With the identification of the presumably neuroprotective function of LRP3, carried out by researchers at the Institute of Neurosciences, a new avenue of hitherto unknown research opens up that may lead to the discovery of new and more effective therapeutic targets to modify or slow down the course of Alzheimer's disease, an important objective that has not yet been achieved.
"Our interest now is precisely the relationship between ApoE and LRP3. We know that ApoE4 is a risk factor for Alzheimer's and it would be interesting to find out its relationship with LRP3 and, indirectly, its effect on APP and β-amyloid levels. Each person has one of the forms of ApoE, either ApoE2, ApoE3 or ApoE4, but we all have LRP3, so finding out the relationship between the different forms of ApoE and LRP3 is very important because actually the effect we observe of LRP3 on APP and β-amyloid protein is quite drastic and the levels of these two key proteins in the development of Alzheimer's disease decrease a lot," Cuchillo points out.

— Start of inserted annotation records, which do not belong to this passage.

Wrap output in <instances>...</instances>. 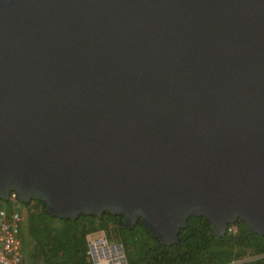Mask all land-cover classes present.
<instances>
[{"label": "water", "instance_id": "1", "mask_svg": "<svg viewBox=\"0 0 264 264\" xmlns=\"http://www.w3.org/2000/svg\"><path fill=\"white\" fill-rule=\"evenodd\" d=\"M264 235V0H0V199Z\"/></svg>", "mask_w": 264, "mask_h": 264}, {"label": "trees", "instance_id": "2", "mask_svg": "<svg viewBox=\"0 0 264 264\" xmlns=\"http://www.w3.org/2000/svg\"><path fill=\"white\" fill-rule=\"evenodd\" d=\"M12 193L0 199L5 203L0 207L14 209L18 200ZM20 206L25 215L19 237L27 264H93L87 236L99 231L122 243L128 264H264V235L253 233L240 219L229 225L224 236H217L205 216H190L178 242L164 245L150 236L140 220L125 228L122 217L109 212L72 220L47 214L45 204L37 200Z\"/></svg>", "mask_w": 264, "mask_h": 264}, {"label": "built area", "instance_id": "3", "mask_svg": "<svg viewBox=\"0 0 264 264\" xmlns=\"http://www.w3.org/2000/svg\"><path fill=\"white\" fill-rule=\"evenodd\" d=\"M13 198H17L12 193ZM18 200V199H17ZM21 201L8 211L0 207V264H27L22 258L19 226L24 217ZM88 252L93 264H128L121 243L111 242L103 231L87 236Z\"/></svg>", "mask_w": 264, "mask_h": 264}, {"label": "rangeland", "instance_id": "4", "mask_svg": "<svg viewBox=\"0 0 264 264\" xmlns=\"http://www.w3.org/2000/svg\"><path fill=\"white\" fill-rule=\"evenodd\" d=\"M0 205H5V203H4V202H2V201H0ZM4 208H5V209H8V207H7V206H5ZM24 215H25V212H24ZM23 219H24V217H23ZM236 227H237V226H231V228H234V229H236ZM108 240H109V241H111V242L120 243L119 241H116V240H115V241H113V240H111L110 238H108ZM121 244H122V243H121ZM124 253H125V252H124ZM247 259H249V258H247ZM241 261H242V260H241ZM237 262H240V261H236V263H237Z\"/></svg>", "mask_w": 264, "mask_h": 264}, {"label": "crops", "instance_id": "5", "mask_svg": "<svg viewBox=\"0 0 264 264\" xmlns=\"http://www.w3.org/2000/svg\"><path fill=\"white\" fill-rule=\"evenodd\" d=\"M92 259V258H91Z\"/></svg>", "mask_w": 264, "mask_h": 264}]
</instances>
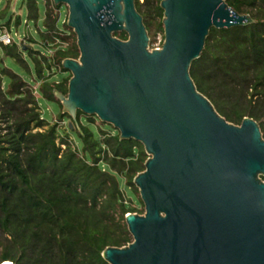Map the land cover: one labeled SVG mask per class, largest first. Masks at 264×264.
Segmentation results:
<instances>
[{"label":"water","instance_id":"water-1","mask_svg":"<svg viewBox=\"0 0 264 264\" xmlns=\"http://www.w3.org/2000/svg\"><path fill=\"white\" fill-rule=\"evenodd\" d=\"M67 8L77 59H64L62 113L112 126L143 146L133 184L144 213L125 215L132 241L108 264H264V138L258 123L227 122L190 77L210 29L253 21L224 0H161L163 42L149 37L135 0H52ZM124 32L126 40L114 36ZM26 50L25 47L22 48ZM0 264H14L10 261Z\"/></svg>","mask_w":264,"mask_h":264},{"label":"trees","instance_id":"trees-1","mask_svg":"<svg viewBox=\"0 0 264 264\" xmlns=\"http://www.w3.org/2000/svg\"><path fill=\"white\" fill-rule=\"evenodd\" d=\"M224 1L237 13L249 15L253 23L210 29L199 59L190 66L189 74L197 91L213 107L222 97L235 93L230 87L235 81L251 78L250 87H243L242 93L250 88L253 97L264 94V0ZM160 2L135 0V9L146 31L149 16L157 18V25L162 28ZM25 3L28 18L36 19L32 13L36 8L33 1L25 0ZM58 8L52 5L51 9ZM53 11L45 10L44 26L47 33L57 36V17ZM8 24L5 27L9 30ZM15 25H19L18 20ZM114 36L127 39L124 32ZM42 38L45 45L50 42L46 34ZM58 47L50 62L43 56L42 60L36 58L38 53H32L31 57L42 80L39 95L61 107L54 93L66 95L70 76L50 82V75H42L41 65L47 72L55 66L66 73L62 61L77 59L79 52L76 43ZM2 49L16 62H24L16 46H2ZM5 75L9 82L3 88ZM251 105L248 101V106ZM215 110L236 125L248 116L247 110L249 118L255 121L264 116L235 106L228 113L222 108ZM64 117L70 120L62 113L60 118ZM82 119L92 124L97 118L77 112L79 130L74 133L81 151L64 139L60 144L65 148L61 150L55 144L56 125L43 132L37 130L47 123L40 118L37 100L26 84L16 75L0 71V263L108 264L101 257L105 248L123 247L132 241L124 217L136 211L125 200L124 190L134 197L133 179L144 170L147 159L143 146L134 140H121L118 131L110 125L112 134L103 133L100 127L94 133L82 124ZM258 125L264 138V123ZM134 200L143 206L141 200L135 197Z\"/></svg>","mask_w":264,"mask_h":264},{"label":"rangeland","instance_id":"rangeland-1","mask_svg":"<svg viewBox=\"0 0 264 264\" xmlns=\"http://www.w3.org/2000/svg\"><path fill=\"white\" fill-rule=\"evenodd\" d=\"M32 1L36 7L35 9L33 8L34 10L32 13L33 15L36 14V19L28 18L29 11L27 10L25 0H0V25H6L9 23V31L14 42V45L11 46V48L16 46L17 51L20 52L22 61H24L23 63L16 62L11 56L6 54L0 46V71L2 70L6 74H12L19 77V79L26 84V89L37 100L40 118L45 123H47V125L44 127L37 129L39 132H43L51 126L56 125L58 129L55 139L56 146L63 150L65 145L60 144V142L64 139L66 143H68L72 148L81 151V143L74 133L75 130H79V126L74 124V130L68 131L66 127L69 120L66 117L60 118V115L62 114V107H59L54 102L44 100L39 95L38 88L42 80L37 75L36 63L31 57L32 53H38L39 55H36V58H40L42 60L41 56H43L46 57L48 62H50L49 59L59 48L58 46L66 47L72 43H76V37L72 30L67 26H64V24L67 23V8L64 5H59V8L56 11H53V9H51L53 5L52 0ZM138 1L139 3H143L144 0ZM45 10H47L49 13L53 11L57 17V36H54L53 33H47V30L44 26ZM141 10L145 11V8H142ZM149 19L150 24L147 27V34L149 37L148 48L149 50H152L160 48L162 45L163 27L161 29L158 27L157 18L153 19V17L151 18L149 16L148 20ZM16 20L19 21L18 26L15 25ZM45 34L48 36V40L51 42H47V45L44 44L42 38V35ZM23 47L26 48L25 51H23ZM41 72L43 76L50 75V82H59L63 79H68L69 76L71 77V74L68 71H66V73H62L59 71V68L55 66L47 72L43 65H41ZM2 81V87L6 88L9 82L8 76H3ZM252 81L253 80L251 78H248L246 80L244 79L235 81L234 84L231 83L230 87L235 93L232 96L227 95L222 97L218 103L214 104V107L217 110L222 108L223 111L227 113L230 112V109H232L233 106H235L238 110H245L248 108L249 110H253V112L255 111L258 115H264V94L261 93L260 95L253 97L251 96L252 92L250 88L242 93V88L246 86L250 87ZM245 92L246 95H244ZM248 101L252 102L250 107L248 106ZM247 113L250 114L248 110ZM249 114H247L248 116L246 117H249ZM256 122L258 124H263L264 116H261V118L257 119ZM82 124L88 127L94 133L97 131L96 129H99V127L103 133H113L112 128L109 125H100V121L97 119H95L92 124H88L82 119ZM37 130H33V132H36ZM124 192L125 200L130 203L131 208L136 211L134 213L142 215L144 213L143 206L138 205L134 200V197L135 199L138 198L140 200L138 190L135 188V192L133 193L134 197L129 194L126 188ZM129 199H131V201Z\"/></svg>","mask_w":264,"mask_h":264},{"label":"built area","instance_id":"built-area-1","mask_svg":"<svg viewBox=\"0 0 264 264\" xmlns=\"http://www.w3.org/2000/svg\"><path fill=\"white\" fill-rule=\"evenodd\" d=\"M14 44L10 31L5 25H0V46H12Z\"/></svg>","mask_w":264,"mask_h":264}]
</instances>
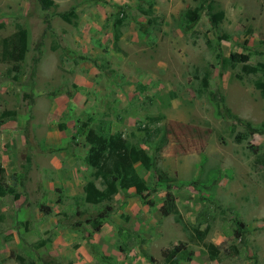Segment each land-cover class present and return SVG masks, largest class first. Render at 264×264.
<instances>
[{"label": "rangeland", "instance_id": "1", "mask_svg": "<svg viewBox=\"0 0 264 264\" xmlns=\"http://www.w3.org/2000/svg\"><path fill=\"white\" fill-rule=\"evenodd\" d=\"M54 1L44 9L40 0H0V111H16L0 122V163L20 193L0 196V264H20L17 254L27 264H167L172 249L185 253L178 264H264V164L256 162L264 161V134L237 142L243 125L218 116L209 97L220 89L233 113L264 122L260 73H244L243 63L222 70L217 58L250 52L249 63L264 60V0H215L225 11L215 26L205 3L153 0L160 24L148 33L138 29L147 16L137 0ZM121 6L128 18L116 40ZM196 6L201 19L187 27L184 13ZM72 8L77 17L68 22L61 14ZM21 28L28 50L9 74L14 63L2 60L1 40ZM83 125L121 133L150 153L165 135L156 165L136 164L156 188L154 205L134 188L86 201L85 185L102 184L86 161ZM171 193L184 220L207 229L204 240L161 213ZM108 204L96 231L89 219ZM236 218L246 223L242 239Z\"/></svg>", "mask_w": 264, "mask_h": 264}, {"label": "trees", "instance_id": "2", "mask_svg": "<svg viewBox=\"0 0 264 264\" xmlns=\"http://www.w3.org/2000/svg\"><path fill=\"white\" fill-rule=\"evenodd\" d=\"M139 3V10L145 16H147L146 23H139L138 29L140 32L148 33L150 26H156L159 23V15L154 9L153 0H137ZM201 4H207V14L210 21L215 26L222 22L225 18V11L219 7L215 0H196ZM44 9H49L55 5L54 0H40ZM200 6L188 8L184 13L185 25L191 27L201 19ZM123 16H120V14ZM62 18L68 22H72L73 18L77 17L75 8L70 11L63 12ZM128 18V12L123 6L115 13L114 29L115 39L118 40L121 36L120 27L124 24V21ZM2 60L14 63L12 68H9V74L19 72L20 62L24 60L25 54L28 50V36L26 29H18L13 34L4 37L1 40ZM250 52H232L229 56L223 55L221 52L217 54L222 70L227 69L229 66L235 67L238 63H243L242 71L246 74L260 73V76L255 80V86L260 91L261 96L264 98V60L259 61L256 64L249 63L251 60ZM39 58L35 60L37 63ZM35 71V69L33 70ZM222 74V72H221ZM17 78V75L14 76ZM210 83V75H205L203 78V87L207 88ZM212 101L215 112L218 116L223 118H229L234 123L243 125V130L235 133V140L242 142L249 140L255 134H264V122L259 125L253 124L249 120H245L237 114L233 113L231 108L226 103V97L220 89L211 91L209 94ZM16 116L15 110H3L0 111V122L7 118H14ZM160 132V129L157 128ZM157 132V133H158ZM79 135H84L86 142L89 144L88 154L86 156L87 163L94 169V176L100 178L102 187L97 186L95 181L91 180L85 185V199L87 202L97 204L104 200H112L120 191H128L131 188L135 189L136 195H138L143 201H146L150 205H154V201L150 199V196L156 188L149 186L146 178L142 176L136 168L137 163H141L145 169H151L156 165V159L160 158L161 151L167 143L165 135L159 133V141L156 142L152 153L146 150L144 147L130 143L121 133L106 134L100 132L94 127L83 125L78 129ZM148 138H152L151 134L147 133ZM252 151L259 155V148L251 144ZM256 162L263 163L260 159L256 158ZM163 174L159 175L162 178ZM11 194L16 198L20 197V193L5 181V168L0 163V196H6ZM44 211H49V208L42 206ZM113 207L106 205L101 209L89 222H93L96 231L101 229L103 222L108 215L112 212ZM160 211L163 215L168 216L173 214L175 220L181 224L183 230L187 233L190 239L204 240L207 234V229H199L191 227L183 218L177 204L174 194H170L167 200L160 207ZM235 236L243 238L246 234V223L239 219H235ZM186 252V250L184 251ZM183 255H179L176 250L164 251L165 260L167 264H178L180 258H184ZM17 261L20 264H27L25 256L17 254ZM30 264H34V261H30Z\"/></svg>", "mask_w": 264, "mask_h": 264}]
</instances>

Most of the researchers participating in this study also belong to the Center for Biomedical Research Network on Neurodegenerative Diseases (CIBERNED).
The group Molecular mechanisms altered in Alzheimer's disease and other dementias, from the Institute of Neurosciences UMH-CSIC, in which this research has been developed, starts from a basic but relevant point of view for the development of clinical-diagnostic applications. The translational benefits of their research lie in the fact that they not only seek to elucidate the pathological mechanisms behind these diseases, but also to define possible diagnostic tools and/or processes with therapeutic relevance.
Note: This article has been translated using a computer system without human intervention. LUMITOS offers these automatic translations to present a wider range of current news. Since this article has been translated with automatic translation, it is possible that it contains errors in vocabulary, syntax or grammar. The original article in Spanish can be found here.